所给节选

_ _ _ _ _

分析: 碰到verb，adj这种类型字符串时，将变量state置为相应的枚举值，跟在类型字符串后面的的非类型字符串，则可以被定义，例如”verb vfg vgang”,则可以定义两个变量，变量的类型为 VERB。

The caret(补字符号), “^”, at the beginning of the pattern makes the pattern match only at the beginning of an input line.—如果有这样一行”verb adj vfg vgang”会怎么样？将adj当作一个verb类型的变量吗？？应该是的。

遇到一行的结尾时，令state = LOOKUP，从而在新的一行中如果直接出现变量名字，则可以调用lookup_word函数产找该变量是否已经被添加进了表里面，找到了就输出它的类型。

Example2—part3:

main()

{

yylex();

}

/* define a linked list of words and types */

struct word {

char *word_name;

int word_type;

struct word *next;

};

struct word *word_list; /* first element in word list */

extern void *malloc() ;

int

add_word(int type, char *word)

{

struct word *wp;

if(lookup_word(word) != LOOKUP) {

printf("!!! warning: word %s already defined \n", word);

return 0;

}

/* word not there, allocate a new entry and link it on the list */

wp = (struct word *) malloc(sizeof(struct word));

wp->next = word_list;

/* have to copy the word itself as well */

wp->word_name = (char *) malloc(strlen(word)+1);

strcpy(wp->word_name, word);

wp->word_type = type;

word_list = wp;

return 1; /* it worked */

}

int

lookup_word(char *word)

{

struct word *wp = word_list;

/* search down the list looking for the word */

for(; wp; wp = wp->next) {

if(strcmp(wp->word_name, word) == 0)

return wp->word_type;

}

return LOOKUP; /* not found */

}

解析：这两个函数用于添加变量到链表，从链表中搜索变量。搜索方法比较慢，在实际情况下，可以使用哈希表等高速方法。

编译运行的方法同例子1，运行实例：编译出程序后，开始运行，然后输入字符串：

其中，黑体表示用户从屏幕上输入的字符，细体表示程序的输出。

例子1的.l文件：

%{

/*
  sample example.
*/
int
yywrap(void)
{
    return 1;
}
%}
%%

[/t ]+  /*ignore white space*/;
is |
am |
did |
go {printf("%s: is a verb\n",yytext);}
[a-zA-Z]+  {printf("%s: is not a verb\n",yytext);}

.|\n {ECHO;}
%%
main()

_ _ _ _ _

记录摘录
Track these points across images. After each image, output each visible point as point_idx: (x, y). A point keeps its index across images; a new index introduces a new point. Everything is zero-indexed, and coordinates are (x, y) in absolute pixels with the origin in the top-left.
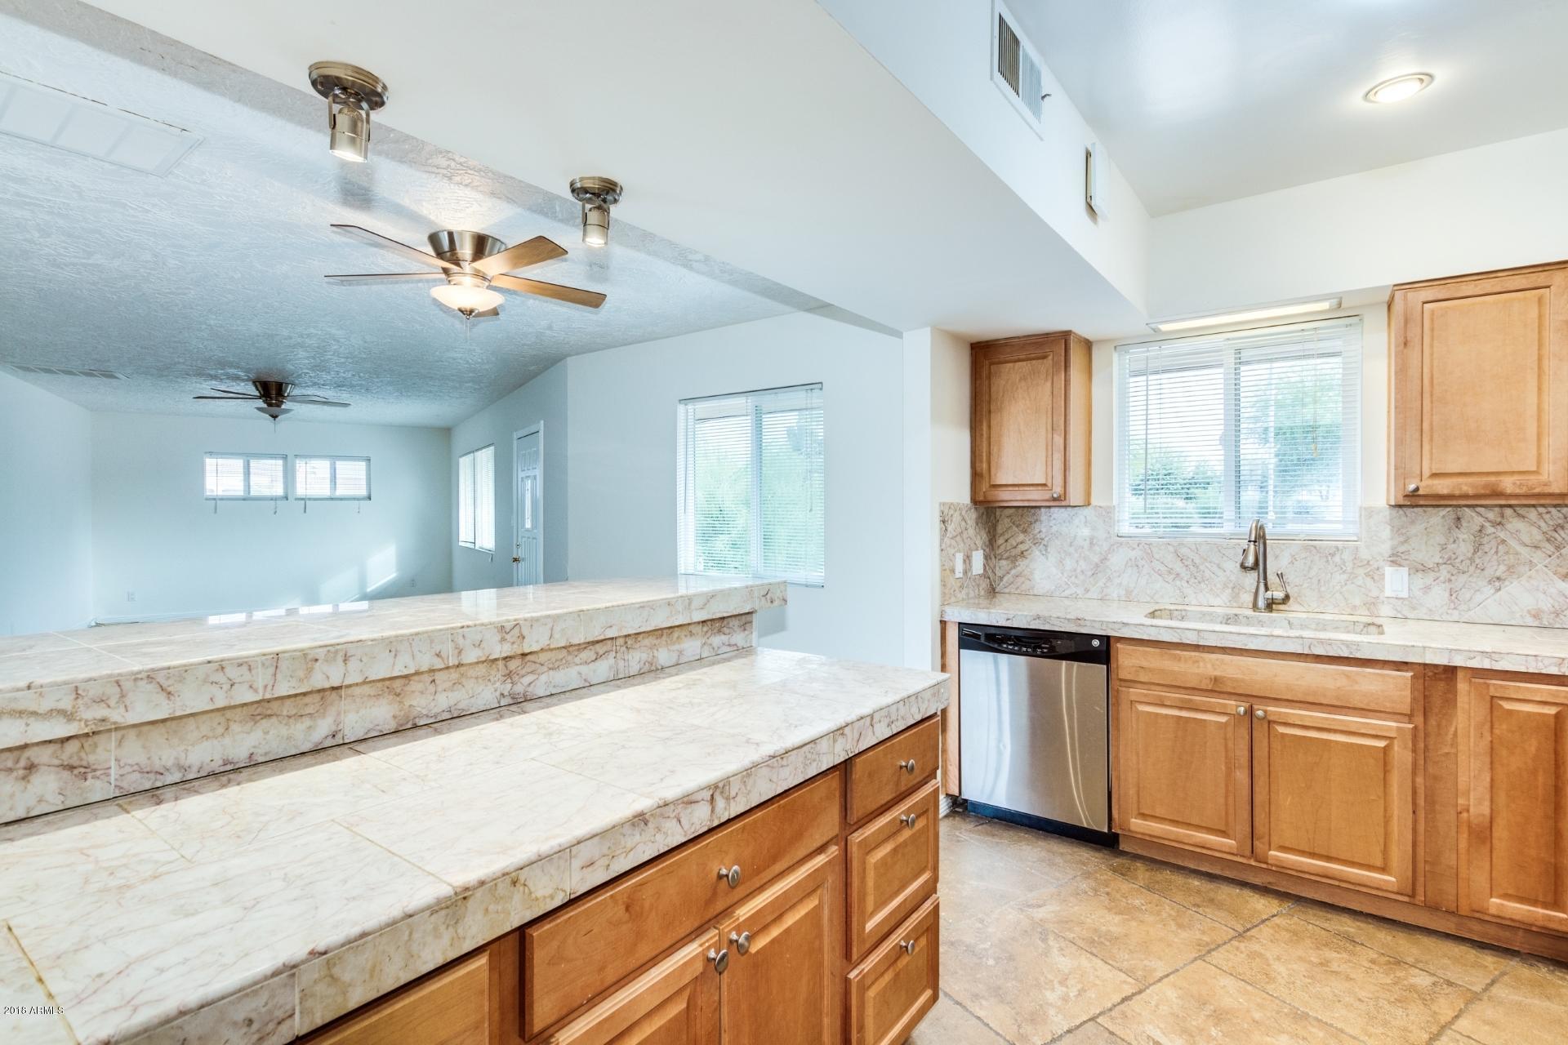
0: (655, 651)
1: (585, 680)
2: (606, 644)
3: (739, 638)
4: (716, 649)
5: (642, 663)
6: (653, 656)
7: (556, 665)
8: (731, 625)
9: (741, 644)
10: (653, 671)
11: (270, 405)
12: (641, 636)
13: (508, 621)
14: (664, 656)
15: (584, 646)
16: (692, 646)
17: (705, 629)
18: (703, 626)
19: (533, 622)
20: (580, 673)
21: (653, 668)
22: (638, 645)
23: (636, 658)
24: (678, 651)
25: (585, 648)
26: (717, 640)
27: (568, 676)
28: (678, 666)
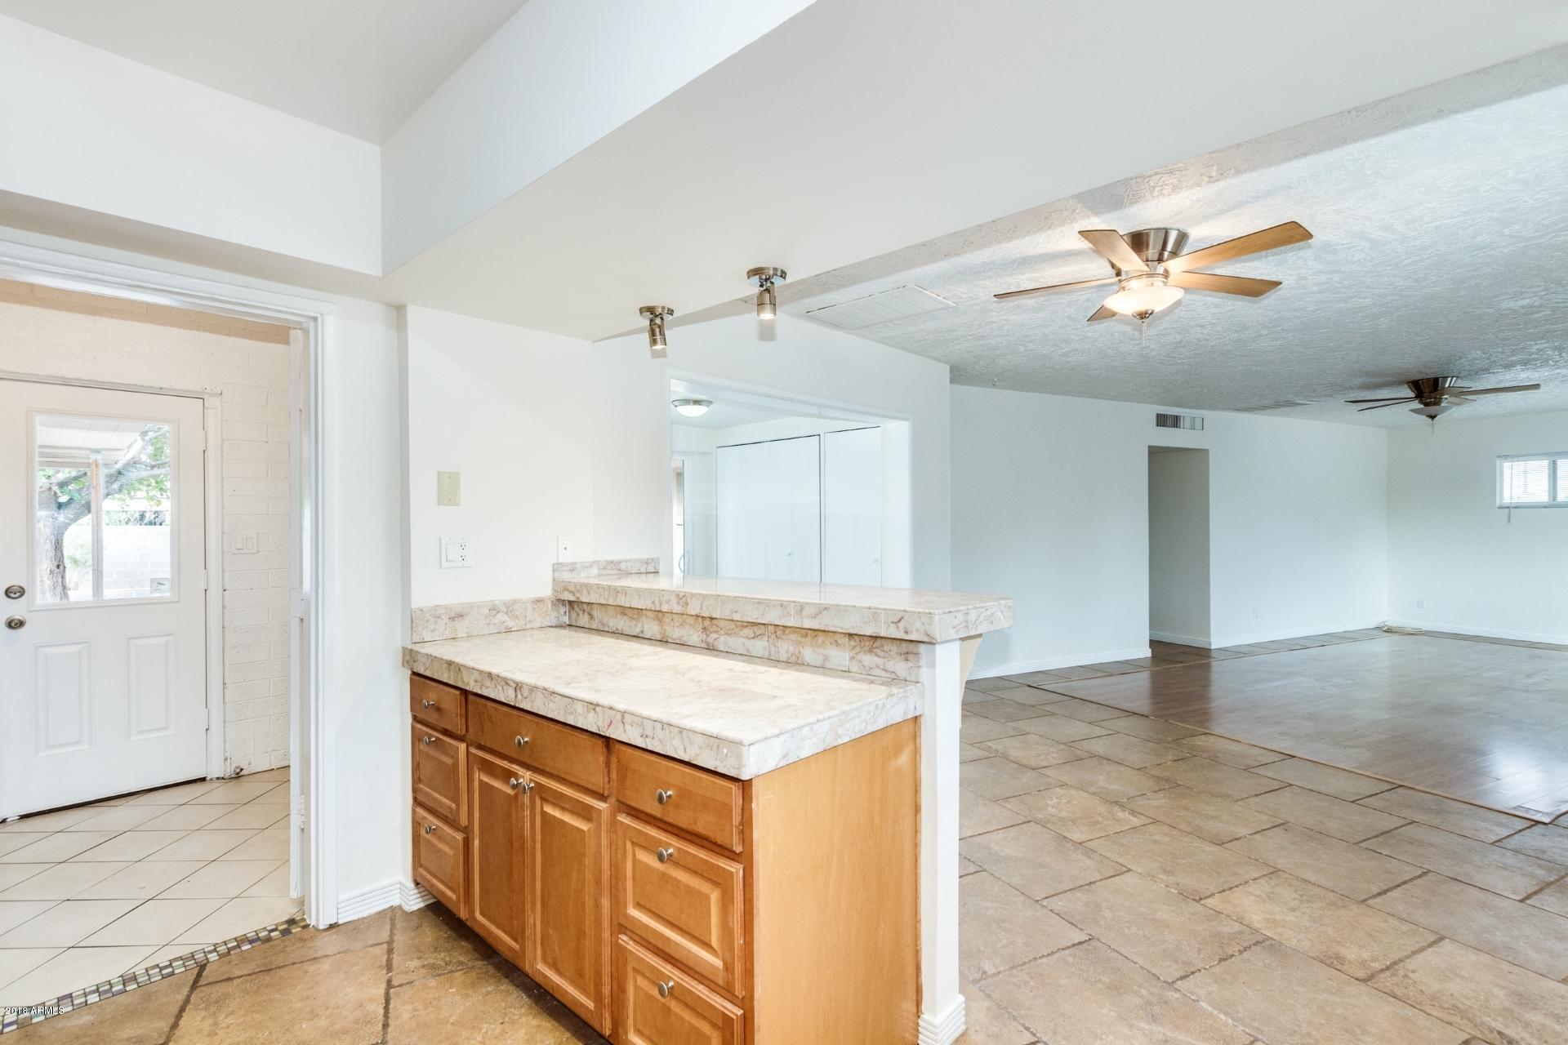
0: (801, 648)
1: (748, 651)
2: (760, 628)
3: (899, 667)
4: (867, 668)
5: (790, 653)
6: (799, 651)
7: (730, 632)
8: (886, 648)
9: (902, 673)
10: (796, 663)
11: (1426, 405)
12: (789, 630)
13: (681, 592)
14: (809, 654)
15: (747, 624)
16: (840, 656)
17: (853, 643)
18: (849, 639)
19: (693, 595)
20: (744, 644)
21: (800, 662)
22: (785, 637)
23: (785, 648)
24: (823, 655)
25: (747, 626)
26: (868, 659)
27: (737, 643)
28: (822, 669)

_ _ _ _ _

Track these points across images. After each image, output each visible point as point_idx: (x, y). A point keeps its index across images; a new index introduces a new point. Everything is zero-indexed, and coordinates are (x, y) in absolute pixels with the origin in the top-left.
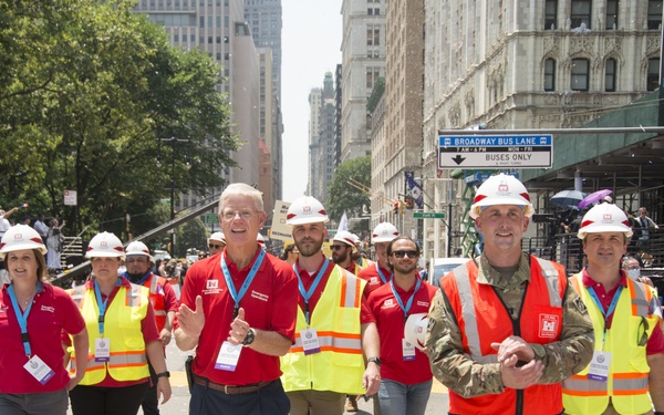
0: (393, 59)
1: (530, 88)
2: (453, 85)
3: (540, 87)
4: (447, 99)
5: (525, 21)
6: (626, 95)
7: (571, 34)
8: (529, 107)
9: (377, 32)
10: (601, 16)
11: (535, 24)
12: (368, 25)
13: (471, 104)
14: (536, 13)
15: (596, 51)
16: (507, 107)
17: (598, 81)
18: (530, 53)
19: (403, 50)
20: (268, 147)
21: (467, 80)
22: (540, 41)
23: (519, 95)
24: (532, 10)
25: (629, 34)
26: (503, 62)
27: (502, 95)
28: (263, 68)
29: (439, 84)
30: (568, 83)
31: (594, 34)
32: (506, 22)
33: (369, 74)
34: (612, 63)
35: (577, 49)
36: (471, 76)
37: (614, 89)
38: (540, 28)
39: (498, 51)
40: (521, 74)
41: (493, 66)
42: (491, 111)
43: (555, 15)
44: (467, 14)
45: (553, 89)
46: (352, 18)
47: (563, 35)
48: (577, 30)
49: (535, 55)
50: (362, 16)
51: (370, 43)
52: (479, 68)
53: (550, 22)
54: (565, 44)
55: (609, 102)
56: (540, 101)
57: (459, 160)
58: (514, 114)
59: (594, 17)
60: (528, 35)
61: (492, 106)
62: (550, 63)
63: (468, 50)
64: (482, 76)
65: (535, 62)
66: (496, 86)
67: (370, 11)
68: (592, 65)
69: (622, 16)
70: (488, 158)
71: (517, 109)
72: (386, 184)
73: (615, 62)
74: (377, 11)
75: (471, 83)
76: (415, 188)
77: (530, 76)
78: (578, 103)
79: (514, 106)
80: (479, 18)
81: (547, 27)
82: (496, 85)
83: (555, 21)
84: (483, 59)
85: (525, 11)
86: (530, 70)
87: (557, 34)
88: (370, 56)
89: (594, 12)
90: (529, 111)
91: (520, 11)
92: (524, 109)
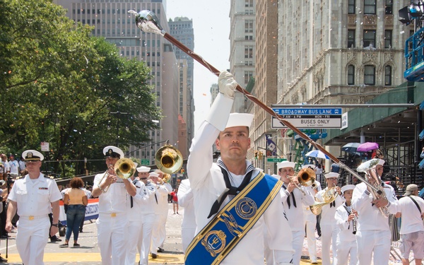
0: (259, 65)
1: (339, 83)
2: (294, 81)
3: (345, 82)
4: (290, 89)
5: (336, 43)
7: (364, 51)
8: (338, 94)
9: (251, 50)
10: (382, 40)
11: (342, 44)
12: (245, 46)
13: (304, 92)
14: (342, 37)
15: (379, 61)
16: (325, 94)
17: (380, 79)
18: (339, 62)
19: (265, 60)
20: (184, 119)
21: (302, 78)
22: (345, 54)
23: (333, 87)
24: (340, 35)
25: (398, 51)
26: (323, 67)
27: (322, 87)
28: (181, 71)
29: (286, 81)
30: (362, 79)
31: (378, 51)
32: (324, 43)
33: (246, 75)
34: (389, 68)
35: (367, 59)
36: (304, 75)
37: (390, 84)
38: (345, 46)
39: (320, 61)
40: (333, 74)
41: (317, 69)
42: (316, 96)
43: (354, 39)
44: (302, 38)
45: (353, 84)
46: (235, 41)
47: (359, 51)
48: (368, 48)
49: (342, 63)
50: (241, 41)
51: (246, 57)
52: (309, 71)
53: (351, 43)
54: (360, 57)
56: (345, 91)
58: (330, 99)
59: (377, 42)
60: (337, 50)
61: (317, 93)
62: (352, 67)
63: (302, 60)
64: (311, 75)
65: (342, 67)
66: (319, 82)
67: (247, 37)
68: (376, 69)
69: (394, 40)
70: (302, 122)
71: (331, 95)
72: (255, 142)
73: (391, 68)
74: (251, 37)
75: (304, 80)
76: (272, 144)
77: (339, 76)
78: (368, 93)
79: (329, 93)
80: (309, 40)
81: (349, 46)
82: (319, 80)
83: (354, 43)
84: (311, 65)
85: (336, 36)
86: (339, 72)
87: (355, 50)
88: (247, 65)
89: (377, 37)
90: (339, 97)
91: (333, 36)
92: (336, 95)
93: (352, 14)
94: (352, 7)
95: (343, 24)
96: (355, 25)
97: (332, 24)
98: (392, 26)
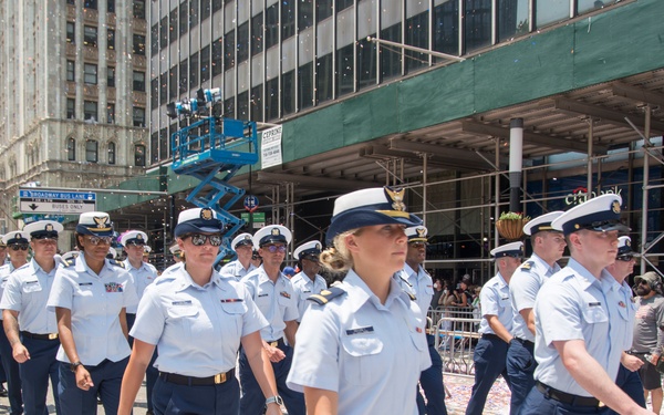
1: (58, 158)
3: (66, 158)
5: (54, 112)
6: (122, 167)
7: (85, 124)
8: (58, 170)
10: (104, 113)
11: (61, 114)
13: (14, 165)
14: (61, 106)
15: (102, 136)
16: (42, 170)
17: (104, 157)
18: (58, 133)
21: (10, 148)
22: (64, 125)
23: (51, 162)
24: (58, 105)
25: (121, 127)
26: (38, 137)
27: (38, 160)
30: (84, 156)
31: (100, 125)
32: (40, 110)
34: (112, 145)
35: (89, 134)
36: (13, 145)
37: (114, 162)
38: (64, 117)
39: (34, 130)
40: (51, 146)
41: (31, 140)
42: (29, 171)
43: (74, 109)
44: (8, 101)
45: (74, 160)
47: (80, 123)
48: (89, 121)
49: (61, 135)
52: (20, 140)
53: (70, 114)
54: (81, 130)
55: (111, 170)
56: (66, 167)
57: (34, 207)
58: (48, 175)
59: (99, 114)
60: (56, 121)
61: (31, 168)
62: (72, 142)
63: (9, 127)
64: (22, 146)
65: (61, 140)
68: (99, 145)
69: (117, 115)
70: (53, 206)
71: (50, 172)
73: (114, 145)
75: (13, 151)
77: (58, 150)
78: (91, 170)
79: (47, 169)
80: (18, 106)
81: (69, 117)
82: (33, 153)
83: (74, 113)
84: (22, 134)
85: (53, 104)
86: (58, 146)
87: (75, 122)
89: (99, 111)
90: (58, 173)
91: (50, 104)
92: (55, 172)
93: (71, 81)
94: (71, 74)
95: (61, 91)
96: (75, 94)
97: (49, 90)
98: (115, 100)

_ _ _ _ _

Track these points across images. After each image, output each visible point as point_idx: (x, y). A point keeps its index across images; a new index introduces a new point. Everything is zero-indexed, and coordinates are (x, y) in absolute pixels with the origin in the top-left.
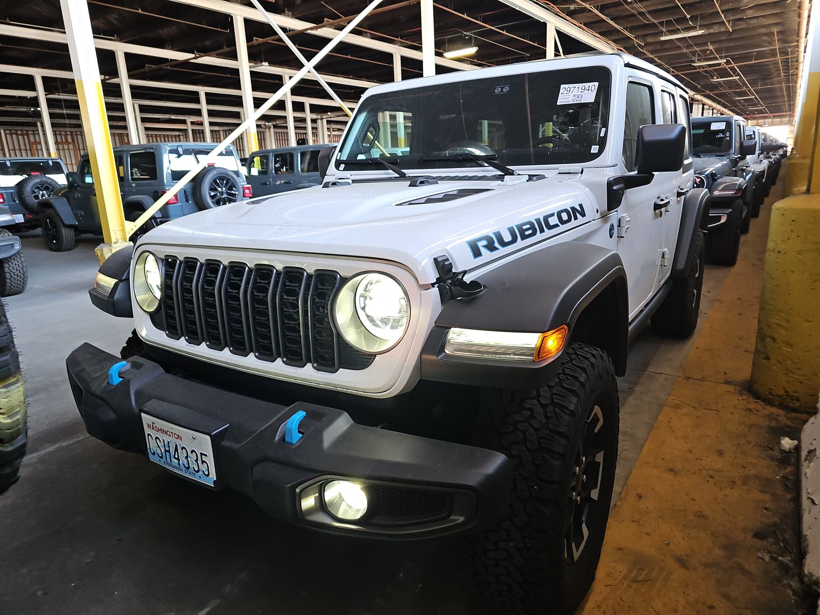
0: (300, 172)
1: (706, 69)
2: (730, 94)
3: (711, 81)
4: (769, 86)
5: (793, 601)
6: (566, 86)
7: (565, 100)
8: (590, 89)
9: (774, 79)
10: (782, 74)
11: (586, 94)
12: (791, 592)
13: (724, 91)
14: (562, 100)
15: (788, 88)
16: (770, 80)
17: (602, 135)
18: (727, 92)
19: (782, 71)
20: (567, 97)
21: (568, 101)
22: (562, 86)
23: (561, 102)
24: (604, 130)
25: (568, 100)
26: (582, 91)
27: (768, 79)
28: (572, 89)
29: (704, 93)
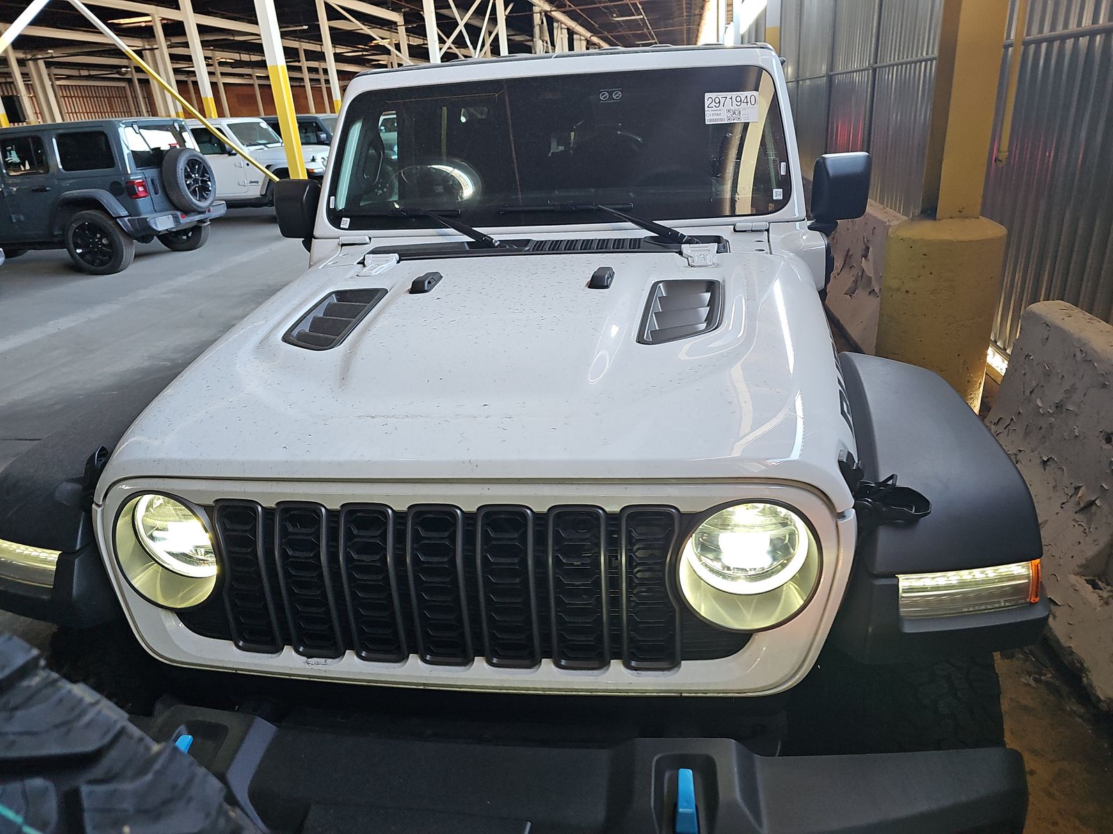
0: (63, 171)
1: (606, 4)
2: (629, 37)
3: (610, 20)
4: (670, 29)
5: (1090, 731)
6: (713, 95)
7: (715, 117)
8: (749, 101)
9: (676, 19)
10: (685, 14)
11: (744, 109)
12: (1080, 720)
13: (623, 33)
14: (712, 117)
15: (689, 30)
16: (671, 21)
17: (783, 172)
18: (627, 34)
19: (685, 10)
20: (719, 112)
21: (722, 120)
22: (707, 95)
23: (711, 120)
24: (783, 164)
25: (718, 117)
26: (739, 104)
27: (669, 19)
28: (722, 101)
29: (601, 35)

_ _ _ _ _

操作要求
1: 把所给节选中从“for(; wp; wp”一直到“在实际情况下，可以使用哈希表等高速方法。”的全部内容逐字重新录入。
2: 在关于 Lex 示例的所给节选中，链表搜索较慢，实际情况下可以改用什么方法？
3: 接着 Lex 词法分析示例的所给节选最后显示的内容继续往下写。

答案部分
1:
for(; wp; wp = wp->next) {

if(strcmp(wp->word_name, word) == 0)

return wp->word_type;

}

return LOOKUP; /* not found */

}

解析：这两个函数用于添加变量到链表，从链表中搜索变量。搜索方法比较慢，在实际情况下，可以使用哈希表等高速方法。

2: 可以使用哈希表等高速方法。

3:
{
  yylex();
}

例子2的.l文件

%{
/*
 * Word recognizer with a symbol table.
 */
enum {
 LOOKUP =0, /* default - looking rather than defining. */
 VERB,
 ADJ,
 ADV,
 NOUN,
 PREP,
 PRON,
 CONJ
};
int state;
int add_word(int type, char *word);
int lookup_word(char *word);

int
yywrap(void)
{
    return 1;
}

%}

%%
\n  { state = LOOKUP; } /* end of line, return to default state */

 /* whenever a line starts with a reserved part of speech name start defining words of that type */
^verb  { state = VERB; }
^adj  { state = ADJ; }
^adv  { state = ADV; }
^noun  { state = NOUN; }
^prep  { state = PREP; }
^pron  { state = PRON; }
^conj  { state = CONJ; }

[a-zA-Z]+ {
 	/* a normal word, define it or look it up */
 	if(state != LOOKUP) {
 	/* define the current word */
 		add_word(state, yytext);
 	} 
else {
	switch(lookup_word(yytext)) {
 		case VERB: printf("%s: verb\n", yytext); break;
 		case ADJ: printf("%s: adjective\n", yytext); break;
 		case ADV: printf("%s: adverb\n", yytext); break;
 		case NOUN: printf("%s: noun\n", yytext); break;
 		case PREP: printf("%s: preposition\n", yytext); break;
 		case PRON: printf("%s: pronoun\n", yytext); break;
 		case CONJ: printf("%s: conjunction\n", yytext); break;
 	default:
 		printf("%s: don't recognize\n", yytext);
 	break;
 	}
}
 }
.  /* ignore anything else */ ;
%%
main()
{
 	yylex();
}
/* define a linked list of words and types */
struct word {
 	char *word_name;
 	int word_type;
 	struct word *next;
};
struct word *word_list; /* first element in word list */
extern void *malloc() ;

int
add_word(int type, char *word)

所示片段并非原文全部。